In an attempt to better educate consumers on both nutrition and sustainability with regard to making the best seafood choices, Leah Gerber, professor of Ecology, Evolution and Environmental Science at Arizona State University, has evaluated current fish “eco-ranking” schemes. In a study recently published (PDF) in Frontiers in Ecology and the Environment, Dr. Gerber provides a model that quantifies both the health benefits and sustainability level of individual fish species.
Interestingly, her group found that fish with the highest health benefits, determined by omega-3 fatty acid content, generally had low mercury levels. Similarly, fish that are unsustainable -- meaning that fishing threatens their existence -- tended to have higher levels of mercury, and lower omega-3 fatty acid amounts.  Basically, fish populations that are not threatened by overfishing are generally heart healthy and have low mercury. A win-win!
The novel thing about this study is that it is the first to consider multiple types of sustainability rankings as well as health impacts, and Dr. Gerber is taking her message to the streets. It is her hope that she and her colleagues will be able to develop tools so that consumers can easily make seafood choices that are both good for you and good for the environment.

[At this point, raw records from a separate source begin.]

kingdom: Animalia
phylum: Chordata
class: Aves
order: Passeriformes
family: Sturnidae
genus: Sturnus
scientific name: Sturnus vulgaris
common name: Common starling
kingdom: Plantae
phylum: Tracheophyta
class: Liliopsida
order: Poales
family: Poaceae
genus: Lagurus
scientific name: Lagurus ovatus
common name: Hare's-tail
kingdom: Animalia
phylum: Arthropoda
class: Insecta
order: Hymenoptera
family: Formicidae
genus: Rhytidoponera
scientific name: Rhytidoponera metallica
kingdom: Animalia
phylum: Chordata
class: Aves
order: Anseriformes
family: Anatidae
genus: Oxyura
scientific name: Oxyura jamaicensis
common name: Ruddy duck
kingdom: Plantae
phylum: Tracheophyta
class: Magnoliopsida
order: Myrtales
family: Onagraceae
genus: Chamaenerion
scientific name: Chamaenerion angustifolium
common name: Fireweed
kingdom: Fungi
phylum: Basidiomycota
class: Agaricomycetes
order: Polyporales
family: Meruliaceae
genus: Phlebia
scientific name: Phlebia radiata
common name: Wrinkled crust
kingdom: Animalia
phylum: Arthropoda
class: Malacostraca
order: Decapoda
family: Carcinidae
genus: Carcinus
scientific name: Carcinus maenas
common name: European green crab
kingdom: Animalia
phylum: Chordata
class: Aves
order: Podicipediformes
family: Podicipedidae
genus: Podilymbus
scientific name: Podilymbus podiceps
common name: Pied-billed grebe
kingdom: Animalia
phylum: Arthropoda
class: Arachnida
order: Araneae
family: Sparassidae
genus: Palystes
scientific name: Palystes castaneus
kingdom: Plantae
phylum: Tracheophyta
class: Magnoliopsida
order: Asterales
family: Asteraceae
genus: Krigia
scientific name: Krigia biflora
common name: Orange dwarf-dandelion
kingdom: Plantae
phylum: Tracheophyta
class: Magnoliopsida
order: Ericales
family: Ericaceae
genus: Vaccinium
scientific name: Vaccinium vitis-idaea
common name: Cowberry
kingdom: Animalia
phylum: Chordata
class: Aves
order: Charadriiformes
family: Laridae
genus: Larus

But the coolest thing about this study is that Dr. Gerber is not a 'fisheries person', per se.  However, her passion for learning about human impact on the natural environment combined with her love of sushi prompted a closer look at the fishing industries and how to make good choices when it comes to seafood.
This is an excellent example of how a scientist is applying her knowledge to promote science in one of its most relatable forms –- eating!  I mean, we all have to eat, and it is particularly awesome when we can do so in the most educated way possible. Kudos to Dr. Gerber for taking this on since we all benefit from knowing.  

The opinions expressed in this article neither necessarily reflect nor conflict with those of the DXS editorial team.